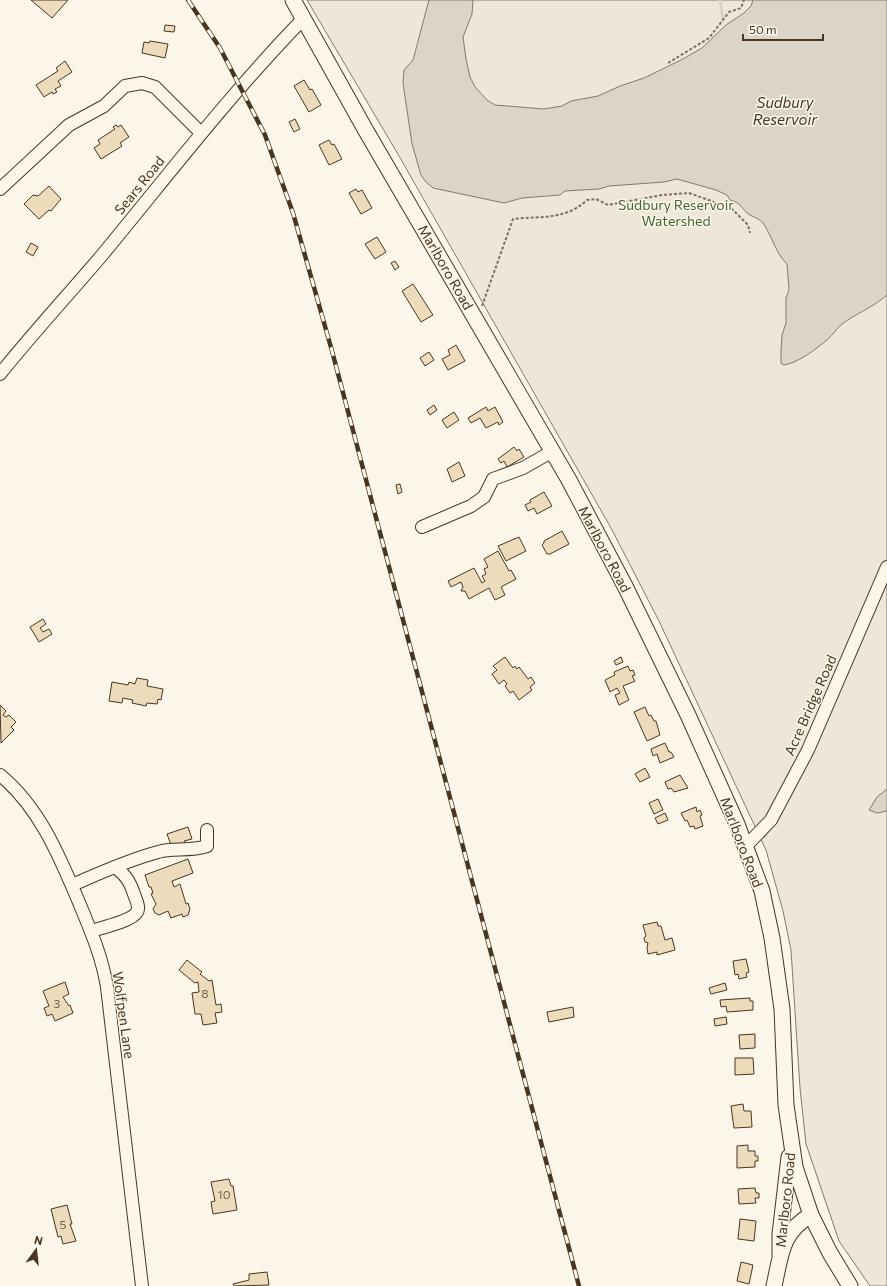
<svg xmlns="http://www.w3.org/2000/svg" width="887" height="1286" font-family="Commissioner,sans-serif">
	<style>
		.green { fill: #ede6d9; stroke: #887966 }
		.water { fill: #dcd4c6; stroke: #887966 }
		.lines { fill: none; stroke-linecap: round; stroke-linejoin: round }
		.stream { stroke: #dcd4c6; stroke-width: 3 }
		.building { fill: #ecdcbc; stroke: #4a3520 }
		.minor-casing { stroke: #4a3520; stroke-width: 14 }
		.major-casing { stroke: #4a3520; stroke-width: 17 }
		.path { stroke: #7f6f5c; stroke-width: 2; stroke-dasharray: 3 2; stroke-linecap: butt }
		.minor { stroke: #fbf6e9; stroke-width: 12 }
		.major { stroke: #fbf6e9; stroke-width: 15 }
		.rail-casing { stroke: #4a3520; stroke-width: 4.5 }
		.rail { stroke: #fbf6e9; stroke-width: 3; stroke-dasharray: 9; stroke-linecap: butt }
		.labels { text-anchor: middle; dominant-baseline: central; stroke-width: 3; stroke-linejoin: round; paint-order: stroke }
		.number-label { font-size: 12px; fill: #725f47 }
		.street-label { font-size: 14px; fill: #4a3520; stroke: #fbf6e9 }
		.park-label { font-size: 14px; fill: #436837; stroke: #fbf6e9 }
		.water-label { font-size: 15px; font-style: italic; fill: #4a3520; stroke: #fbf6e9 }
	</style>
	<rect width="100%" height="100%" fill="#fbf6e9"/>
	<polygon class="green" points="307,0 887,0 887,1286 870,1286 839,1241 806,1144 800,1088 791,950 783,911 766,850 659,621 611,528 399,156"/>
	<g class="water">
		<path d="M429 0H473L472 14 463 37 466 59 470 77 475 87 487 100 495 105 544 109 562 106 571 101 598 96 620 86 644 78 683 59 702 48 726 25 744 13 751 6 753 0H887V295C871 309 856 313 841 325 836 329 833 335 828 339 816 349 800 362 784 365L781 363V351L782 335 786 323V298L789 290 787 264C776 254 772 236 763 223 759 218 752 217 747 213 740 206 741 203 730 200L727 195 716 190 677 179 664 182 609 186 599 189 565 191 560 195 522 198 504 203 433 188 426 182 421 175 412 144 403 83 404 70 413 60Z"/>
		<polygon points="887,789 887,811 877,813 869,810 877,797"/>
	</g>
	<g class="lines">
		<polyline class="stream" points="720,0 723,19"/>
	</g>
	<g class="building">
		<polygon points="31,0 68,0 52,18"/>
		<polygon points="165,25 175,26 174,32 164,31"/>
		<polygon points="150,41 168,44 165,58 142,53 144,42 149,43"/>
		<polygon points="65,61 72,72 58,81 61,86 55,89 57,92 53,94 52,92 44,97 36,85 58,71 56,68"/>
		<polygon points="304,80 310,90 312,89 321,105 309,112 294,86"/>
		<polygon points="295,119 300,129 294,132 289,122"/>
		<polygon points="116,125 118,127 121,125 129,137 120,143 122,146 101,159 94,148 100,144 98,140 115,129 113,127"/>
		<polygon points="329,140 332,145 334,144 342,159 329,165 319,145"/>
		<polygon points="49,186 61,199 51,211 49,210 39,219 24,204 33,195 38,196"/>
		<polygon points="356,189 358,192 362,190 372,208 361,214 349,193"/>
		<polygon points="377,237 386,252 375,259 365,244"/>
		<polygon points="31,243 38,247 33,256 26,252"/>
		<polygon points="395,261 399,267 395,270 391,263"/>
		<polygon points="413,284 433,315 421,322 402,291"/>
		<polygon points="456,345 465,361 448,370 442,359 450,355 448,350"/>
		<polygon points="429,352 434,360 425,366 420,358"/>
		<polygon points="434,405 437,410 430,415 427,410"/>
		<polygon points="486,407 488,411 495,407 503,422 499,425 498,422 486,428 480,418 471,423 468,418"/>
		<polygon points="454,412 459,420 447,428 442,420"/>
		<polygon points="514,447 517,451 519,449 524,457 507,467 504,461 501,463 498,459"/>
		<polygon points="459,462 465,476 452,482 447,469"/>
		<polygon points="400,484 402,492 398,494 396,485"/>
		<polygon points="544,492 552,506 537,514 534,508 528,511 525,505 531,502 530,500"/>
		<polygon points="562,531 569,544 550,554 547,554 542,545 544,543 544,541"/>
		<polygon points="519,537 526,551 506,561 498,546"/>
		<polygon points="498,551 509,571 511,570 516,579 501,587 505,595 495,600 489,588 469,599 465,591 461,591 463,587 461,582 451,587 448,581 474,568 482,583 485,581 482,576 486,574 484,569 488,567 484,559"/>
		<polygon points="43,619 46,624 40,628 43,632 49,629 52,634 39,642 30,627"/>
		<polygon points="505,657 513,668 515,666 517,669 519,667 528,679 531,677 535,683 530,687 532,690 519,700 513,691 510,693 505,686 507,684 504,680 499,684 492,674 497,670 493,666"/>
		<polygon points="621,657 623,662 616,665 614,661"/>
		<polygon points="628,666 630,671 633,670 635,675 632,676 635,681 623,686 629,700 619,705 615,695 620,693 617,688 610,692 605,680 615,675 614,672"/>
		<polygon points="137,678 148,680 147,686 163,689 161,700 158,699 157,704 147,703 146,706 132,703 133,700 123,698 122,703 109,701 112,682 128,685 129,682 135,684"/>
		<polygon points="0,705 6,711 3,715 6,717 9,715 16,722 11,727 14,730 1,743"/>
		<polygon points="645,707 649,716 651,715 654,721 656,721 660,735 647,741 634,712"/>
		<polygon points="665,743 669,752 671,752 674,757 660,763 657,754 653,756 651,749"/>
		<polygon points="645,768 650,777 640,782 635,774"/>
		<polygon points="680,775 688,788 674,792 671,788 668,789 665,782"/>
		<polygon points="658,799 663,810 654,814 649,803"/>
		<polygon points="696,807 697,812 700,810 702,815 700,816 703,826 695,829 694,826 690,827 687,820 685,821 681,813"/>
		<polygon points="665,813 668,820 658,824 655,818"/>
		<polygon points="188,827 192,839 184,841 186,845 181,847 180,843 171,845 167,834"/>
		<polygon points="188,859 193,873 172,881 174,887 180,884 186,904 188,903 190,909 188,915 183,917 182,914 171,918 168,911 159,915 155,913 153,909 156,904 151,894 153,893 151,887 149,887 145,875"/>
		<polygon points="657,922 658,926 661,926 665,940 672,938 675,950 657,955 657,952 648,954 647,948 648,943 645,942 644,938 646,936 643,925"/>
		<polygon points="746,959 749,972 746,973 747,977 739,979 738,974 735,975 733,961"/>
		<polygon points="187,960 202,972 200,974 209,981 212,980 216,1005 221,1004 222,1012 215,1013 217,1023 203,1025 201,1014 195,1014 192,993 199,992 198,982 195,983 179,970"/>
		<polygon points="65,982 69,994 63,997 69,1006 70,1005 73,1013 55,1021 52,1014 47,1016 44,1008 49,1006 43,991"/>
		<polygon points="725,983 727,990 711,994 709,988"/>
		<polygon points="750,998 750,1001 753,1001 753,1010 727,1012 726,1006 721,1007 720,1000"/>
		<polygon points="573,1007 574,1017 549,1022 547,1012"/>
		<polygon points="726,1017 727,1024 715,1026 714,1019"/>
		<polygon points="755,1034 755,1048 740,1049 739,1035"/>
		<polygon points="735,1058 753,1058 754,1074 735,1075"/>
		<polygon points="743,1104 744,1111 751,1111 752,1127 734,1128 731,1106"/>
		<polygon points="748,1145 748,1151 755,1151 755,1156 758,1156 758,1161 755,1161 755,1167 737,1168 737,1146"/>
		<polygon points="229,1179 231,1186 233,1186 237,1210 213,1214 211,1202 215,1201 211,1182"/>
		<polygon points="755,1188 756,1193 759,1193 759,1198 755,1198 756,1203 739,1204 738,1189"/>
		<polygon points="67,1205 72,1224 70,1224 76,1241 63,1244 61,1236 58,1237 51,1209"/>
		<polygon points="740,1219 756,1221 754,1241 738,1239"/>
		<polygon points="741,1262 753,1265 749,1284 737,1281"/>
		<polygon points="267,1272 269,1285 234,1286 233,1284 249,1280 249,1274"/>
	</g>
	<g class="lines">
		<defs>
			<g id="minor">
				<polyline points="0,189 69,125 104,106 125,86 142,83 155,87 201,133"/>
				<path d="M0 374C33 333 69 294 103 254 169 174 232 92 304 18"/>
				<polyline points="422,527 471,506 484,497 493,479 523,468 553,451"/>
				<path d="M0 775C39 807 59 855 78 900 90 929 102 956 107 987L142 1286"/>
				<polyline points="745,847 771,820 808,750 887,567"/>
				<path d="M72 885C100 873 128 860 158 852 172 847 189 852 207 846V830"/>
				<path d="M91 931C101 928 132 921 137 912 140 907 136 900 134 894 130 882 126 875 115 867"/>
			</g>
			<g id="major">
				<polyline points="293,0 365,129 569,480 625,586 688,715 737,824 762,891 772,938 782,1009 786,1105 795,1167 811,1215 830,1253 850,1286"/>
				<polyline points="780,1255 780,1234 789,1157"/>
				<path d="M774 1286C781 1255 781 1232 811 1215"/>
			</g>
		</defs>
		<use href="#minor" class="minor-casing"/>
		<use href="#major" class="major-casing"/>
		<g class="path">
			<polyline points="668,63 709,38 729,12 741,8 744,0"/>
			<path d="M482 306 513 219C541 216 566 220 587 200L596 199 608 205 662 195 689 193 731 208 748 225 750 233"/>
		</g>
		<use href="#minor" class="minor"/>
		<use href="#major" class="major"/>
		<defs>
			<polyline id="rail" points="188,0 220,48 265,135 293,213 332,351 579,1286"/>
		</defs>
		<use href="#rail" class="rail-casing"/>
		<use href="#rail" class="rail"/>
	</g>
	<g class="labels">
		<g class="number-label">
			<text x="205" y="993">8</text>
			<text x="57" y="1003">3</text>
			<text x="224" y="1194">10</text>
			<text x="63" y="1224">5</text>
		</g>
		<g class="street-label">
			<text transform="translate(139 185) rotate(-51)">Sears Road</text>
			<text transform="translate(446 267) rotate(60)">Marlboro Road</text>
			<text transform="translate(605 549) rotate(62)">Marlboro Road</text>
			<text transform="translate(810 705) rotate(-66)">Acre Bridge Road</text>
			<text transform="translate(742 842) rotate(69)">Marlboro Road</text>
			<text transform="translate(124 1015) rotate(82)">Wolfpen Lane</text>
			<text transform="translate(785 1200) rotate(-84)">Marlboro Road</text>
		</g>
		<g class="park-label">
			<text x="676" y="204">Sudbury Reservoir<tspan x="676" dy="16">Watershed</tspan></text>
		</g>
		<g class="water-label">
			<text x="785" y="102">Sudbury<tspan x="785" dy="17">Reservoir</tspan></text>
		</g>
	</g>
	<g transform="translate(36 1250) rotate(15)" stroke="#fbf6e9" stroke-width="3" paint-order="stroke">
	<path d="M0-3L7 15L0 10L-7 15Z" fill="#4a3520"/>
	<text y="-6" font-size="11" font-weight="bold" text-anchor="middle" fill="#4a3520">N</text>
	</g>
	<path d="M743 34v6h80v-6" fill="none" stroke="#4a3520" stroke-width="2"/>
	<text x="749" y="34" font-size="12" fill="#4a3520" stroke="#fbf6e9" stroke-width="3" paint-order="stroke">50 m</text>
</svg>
☆ ☆ ☆ ☆ ☆
Exercise goal:
What is the number of lines in the listing that include the word "height"? Give the number and no other text.

Answer:
2